L’apporto del SAE è prezioso per Biblia, innanzitutto per la sensibilità
ecumenica, ma anche per l’attenzione più concreta e spirituale a
temi che rischiano altrimenti di rimanere pure curiosità intellettuali.
I convegni di Biblia sono un interessante diversivo e un arricchimento
del bagaglio di conoscenze, ma lasciano, in chi è allenato alle
Sessioni di formazione del SAE, la nostalgia del caleidoscopio di esperienze,
scambi personali, dialoghi, confronti, che fanno della Mendola e di Chianciano
una scuola di ecumenismo.
"Un importante contributo per conoscere meglio Biblia"
Sul notiziario SAE del giugno 2000 è apparso un articolo a firma
di Maisa Milazzo: "Come i grani di sale di una clessidra", sul convegno
"Il tempo e la Bibbia" (Brescia, 7-9 aprile 2000).
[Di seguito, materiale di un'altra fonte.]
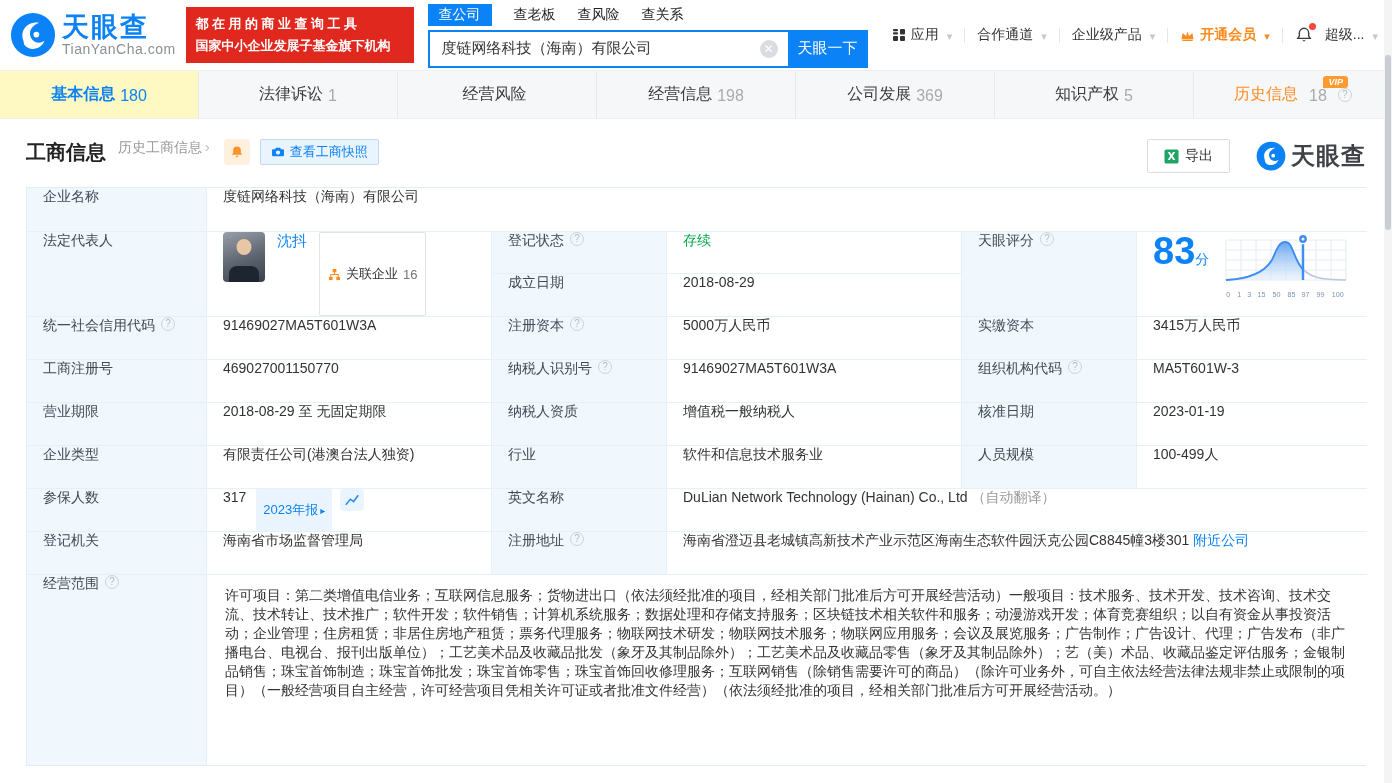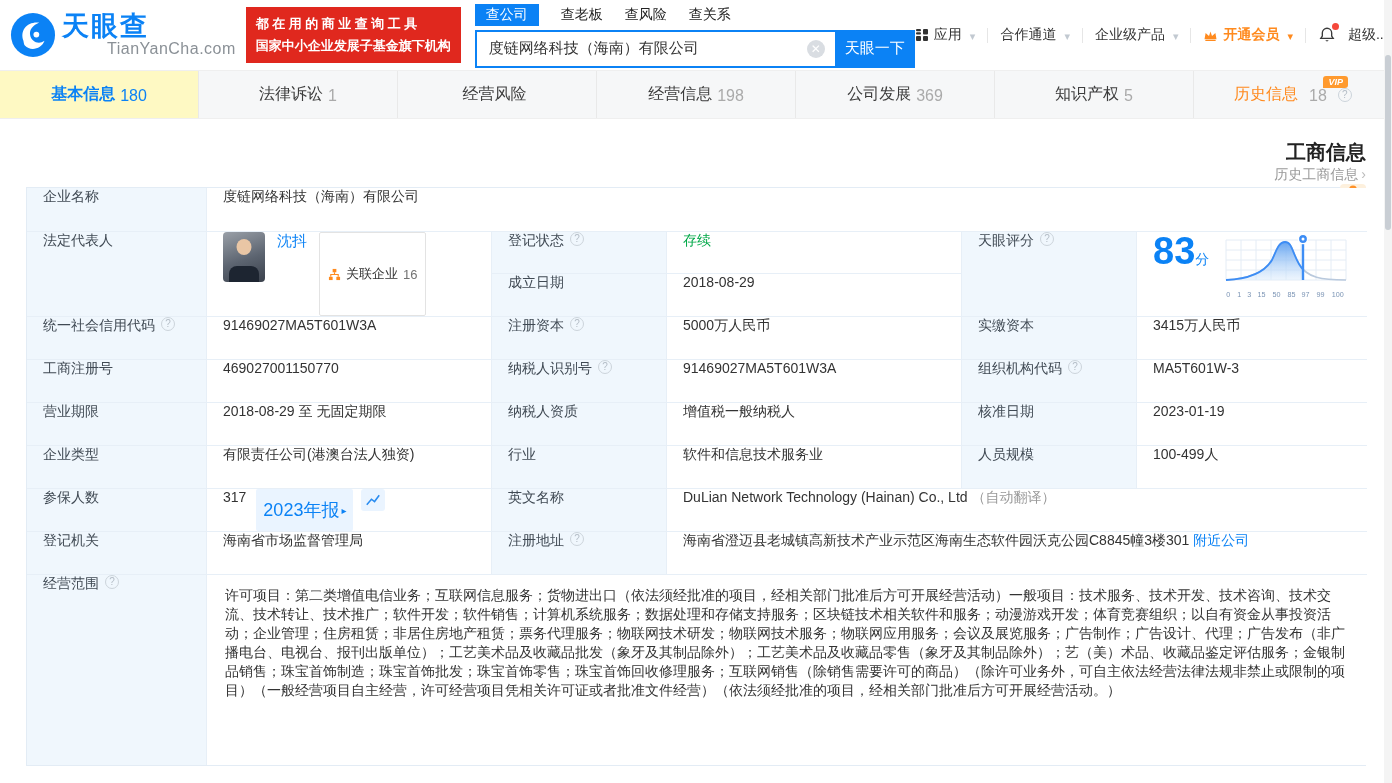--- a/index.html
+++ b/index.html
@@ -10,7 +10,7 @@
   .header { display:flex; align-items:center; height:70px; padding:0 14px 0 10px; position:relative; }
   .logo { display:flex; align-items:center; gap:6px; cursor:pointer; }
   .logo-cn { font-size:27px; font-weight:bold; color:#0b82f5; letter-spacing:2px; line-height:28px; }
-  .logo-domain { font-size:16px; color:#8a9096; letter-spacing:.5px;margin-left:45px; }
+  .logo-domain { font-size:14px; color:#8a9096; letter-spacing:.5px; }
   .banner { margin-left:10px; width:228px; height:56px; background:#e0281e; color:#fff;
     display:flex; flex-direction:column; justify-content:center; padding:0 10px; }
   .banner-l1 { font-size:13px; font-weight:bold; letter-spacing:3.5px; white-space:nowrap; }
Siamo grati al SAE per
il rilievo dato al convegno, organizzato da Biblia, dal SAE e dal Dipartimento
di Scienze Religiose dell’Università Cattolica di Milano. Ci sembra
tuttavia giusto aggiungere all’articolo le seguenti riflessioni.
E’ stata molto interessante questa convergenza di tre istituzioni con
scopi diversi: il SAE con le sue finalità istituzionali ecumeniche,
la Cattolica per il suo profilo universitario di ispirazione cattolica,
e Biblia che per statuto non ha né scopi ecumenici né scopi
confessionali o di spiritualità. Infatti Biblia si propone di far
conoscere la Bibbia anche là dove le istituzioni sopra citate non
possono giungere, e di mostrare come il messaggio biblico sia una componente
essenziale anche nel tessuto laico della cultura occidentale. I quindici
anni dell’attività di Biblia hanno mostrato quanto una autentica
laicità sia aperta alla ricezione della Bibbia e offra anzi un impulso
e un continuo arricchimento delle letture bibliche. E hanno anche dimostrato
(grazie alla straordinaria reciproca accoglienza e all’atmosfera di amicizia
tra i partecipanti) quanto sia importante che una cultura libera e aperta
si accosti – come mai prima era accaduto nel nostro Paese – al più
grande testo religioso e letterario dell’umanità. L’ecumensimo nella
chiesa è importante, ma lo è altrettanto cercare una cultura
del dialogo a più vasto raggio e non limitata a denominazioni confessionali.